Make a Habit of Making New Habits

If you are fat and would like to lose weight, you are going to have to change.

Change is tough for a lot of people – it’s as if they have become their habits – or disappeared into their habits. They’ve ossified – turned to stone, essentially, in the way they deal with the world. They tend to say: “This is just the way I am.”

They climbed inside their habits so long ago they’ve forgotten that habits are something you wear, and you can change them any time – just like clothing.

They are confusing their clothes with their skin.

To continue with this metaphor, the difficulty in changing habits is that many times there are no new habits to ‘wear’ once you change out of the old habits. When you try to break old habits, it is handy to have some new habits – or better habits less ‘worn’ – to wear.

Most people who’ve successfully stopped smoking replaced the habit of smoking with another, somewhat similar habit, like chewing gum – at least for a while.

Getting rid of an old habit without some similar replacement – even a temporary one, is tougher than swapping habits. We like habits, they can be useful, they are comfortable, we do them without thinking.

God knows I’d never find my car keys without them.

Breaking bad habits is a hard thing to do even with replacements. Especially the bad ones.

Bad habits are typically formed when you decide not to think about things – they grow like weeds in empty soil (to switch metaphors). If you don’t plant something there, the weeds will come. Overeating is one such habit. Unless you are bulimic, most times you don’t consciously choose to overeat – it just happens without thinking.

When it comes to low carb, you have an advantage over other people trying to lose weight. You can eat – they can’t. Low calorie dieting requires a lot of ‘not doing’ – not eating.

And the proponents of low calorie diets say replace the bad habit of overeating with the good habit of exercise.

Nice thought, but it’s really hard to swap out a good habit with a bad habit.

Teacher – more homework, please.

It’s so moralistic. In the low calorie way of losing weight, it’s just a matter of will. You don’t have the willpower to lose weight? You fat slob.

Atkins allows you to eat – maybe not the stuff that made you fat, but you have a replacement habit (eating low carb) that is somewhat similar to the habit you are replacing.

You are swapping eating till full with eating low carb to full – it’s easier to swap out an old habit for a new one if they are somewhat similar.

Replacing eating with exercise is like replacing your hat with your shoe (to go back to my clothes metaphor).

When you start Atkins, it’s a great time to inventory all your habits and see which ones you might want to change.
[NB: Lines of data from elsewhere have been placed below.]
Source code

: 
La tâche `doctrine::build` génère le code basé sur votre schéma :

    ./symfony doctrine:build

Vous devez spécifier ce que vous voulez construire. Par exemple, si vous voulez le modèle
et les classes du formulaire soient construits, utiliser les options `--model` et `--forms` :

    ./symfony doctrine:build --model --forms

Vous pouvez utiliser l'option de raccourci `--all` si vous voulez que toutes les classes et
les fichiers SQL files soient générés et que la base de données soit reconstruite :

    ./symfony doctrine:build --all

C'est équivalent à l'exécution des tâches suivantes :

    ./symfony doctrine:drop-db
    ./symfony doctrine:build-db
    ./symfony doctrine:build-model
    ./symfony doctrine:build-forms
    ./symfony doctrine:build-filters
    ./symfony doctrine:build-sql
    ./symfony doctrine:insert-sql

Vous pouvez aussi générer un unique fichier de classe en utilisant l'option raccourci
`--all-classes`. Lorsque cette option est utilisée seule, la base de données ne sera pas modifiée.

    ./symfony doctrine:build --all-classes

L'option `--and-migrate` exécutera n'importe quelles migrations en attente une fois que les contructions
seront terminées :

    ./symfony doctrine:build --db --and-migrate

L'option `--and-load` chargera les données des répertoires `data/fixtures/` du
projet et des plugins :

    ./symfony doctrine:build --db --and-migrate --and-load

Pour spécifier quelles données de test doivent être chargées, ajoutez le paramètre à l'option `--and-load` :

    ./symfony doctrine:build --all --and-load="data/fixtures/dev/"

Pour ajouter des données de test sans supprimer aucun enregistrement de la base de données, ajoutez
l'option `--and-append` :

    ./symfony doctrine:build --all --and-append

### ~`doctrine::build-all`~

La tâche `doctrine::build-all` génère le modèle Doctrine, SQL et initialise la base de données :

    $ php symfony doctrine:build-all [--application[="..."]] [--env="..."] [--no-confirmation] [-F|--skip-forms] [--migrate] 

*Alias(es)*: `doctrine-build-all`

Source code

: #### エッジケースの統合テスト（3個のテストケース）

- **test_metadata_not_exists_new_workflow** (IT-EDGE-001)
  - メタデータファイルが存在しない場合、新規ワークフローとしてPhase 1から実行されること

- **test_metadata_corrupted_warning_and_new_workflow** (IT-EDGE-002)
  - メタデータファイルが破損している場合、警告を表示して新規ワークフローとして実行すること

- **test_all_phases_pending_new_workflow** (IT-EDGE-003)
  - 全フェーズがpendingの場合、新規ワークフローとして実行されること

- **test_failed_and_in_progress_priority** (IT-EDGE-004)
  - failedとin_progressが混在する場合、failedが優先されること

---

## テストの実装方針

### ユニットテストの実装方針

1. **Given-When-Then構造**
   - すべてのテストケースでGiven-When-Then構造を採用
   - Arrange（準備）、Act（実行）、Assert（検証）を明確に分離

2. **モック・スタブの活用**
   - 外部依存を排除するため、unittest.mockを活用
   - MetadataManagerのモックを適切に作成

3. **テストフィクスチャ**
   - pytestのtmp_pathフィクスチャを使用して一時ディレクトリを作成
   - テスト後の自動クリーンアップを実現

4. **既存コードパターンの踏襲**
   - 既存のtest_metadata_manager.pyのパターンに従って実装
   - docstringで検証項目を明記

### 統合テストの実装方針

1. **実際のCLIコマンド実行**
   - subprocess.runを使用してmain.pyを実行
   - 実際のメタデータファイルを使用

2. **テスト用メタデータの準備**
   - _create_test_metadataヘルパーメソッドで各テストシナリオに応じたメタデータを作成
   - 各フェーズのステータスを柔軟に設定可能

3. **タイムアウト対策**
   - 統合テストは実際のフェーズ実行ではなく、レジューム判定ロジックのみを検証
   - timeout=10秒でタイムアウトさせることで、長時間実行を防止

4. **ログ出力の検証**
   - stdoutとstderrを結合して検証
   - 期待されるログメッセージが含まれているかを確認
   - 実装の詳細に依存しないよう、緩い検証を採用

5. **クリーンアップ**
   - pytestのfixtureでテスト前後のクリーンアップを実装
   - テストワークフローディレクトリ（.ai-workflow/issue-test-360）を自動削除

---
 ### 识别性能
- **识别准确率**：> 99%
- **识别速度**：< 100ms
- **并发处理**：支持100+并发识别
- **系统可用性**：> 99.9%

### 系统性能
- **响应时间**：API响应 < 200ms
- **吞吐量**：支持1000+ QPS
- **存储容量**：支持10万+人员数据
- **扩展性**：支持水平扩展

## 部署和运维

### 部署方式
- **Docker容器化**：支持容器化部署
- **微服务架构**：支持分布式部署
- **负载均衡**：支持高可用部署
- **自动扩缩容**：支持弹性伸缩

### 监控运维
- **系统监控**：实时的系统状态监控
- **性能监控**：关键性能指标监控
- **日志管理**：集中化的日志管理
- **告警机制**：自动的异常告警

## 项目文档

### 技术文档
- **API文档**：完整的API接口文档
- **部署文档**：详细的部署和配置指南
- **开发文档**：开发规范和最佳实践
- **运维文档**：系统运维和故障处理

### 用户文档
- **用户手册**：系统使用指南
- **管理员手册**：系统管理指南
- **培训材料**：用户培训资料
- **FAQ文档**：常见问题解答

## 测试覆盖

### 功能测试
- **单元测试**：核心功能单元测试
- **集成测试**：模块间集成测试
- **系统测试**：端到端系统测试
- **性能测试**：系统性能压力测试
If you’ve begun Atkins, you’ve begun making changes in your life – maybe for the first time in years, and this can provide the momentum to change other things as well.

This inventory can be a scary process. It might feel threatening. That’s good – it’s means you are making progress. Life isn’t all about ‘being comfortable’ – and if that thought scares you, get used to it.

You are a human, in a time and a place that offers so much more than mere comfort.

So take the opportunity to make new habits. New habits that are good for you, like exercise, are tough, so start easy, if you like. The point here is to consciously make new habits – not the new habit itself. Start easy, then go for the big ones.

Here’s a simple one – put your car keys in a different place. Dumb? Well, if you only look at it from the outside, it is dumb, but what you are doing is getting in the habit of swapping habits. You are rattling your own cage, even in a small way, and the exercise acclimates you to the habit of changing habits. Do other ‘dumb’ habit changes: take a new route to work, or the grocery store. Rearrange your furniture or the contents of your cabinets. I’m sure you get the idea.

When you begin doing this on a regular basis, you begin to consciously reprogram your brain and replace unconscious habits with conscious habits. When you stop going to the old spot for your car keys and go to the new spot – there! – you have proof that you can reprogram yourself.

This can be empowering. If you feel totally helpless, then prove to yourself that you can make small changes, it will become easier to make the big changes as well.

This exercise builds momentum, as I stated before, and it will help your diet when you hit those rough patches.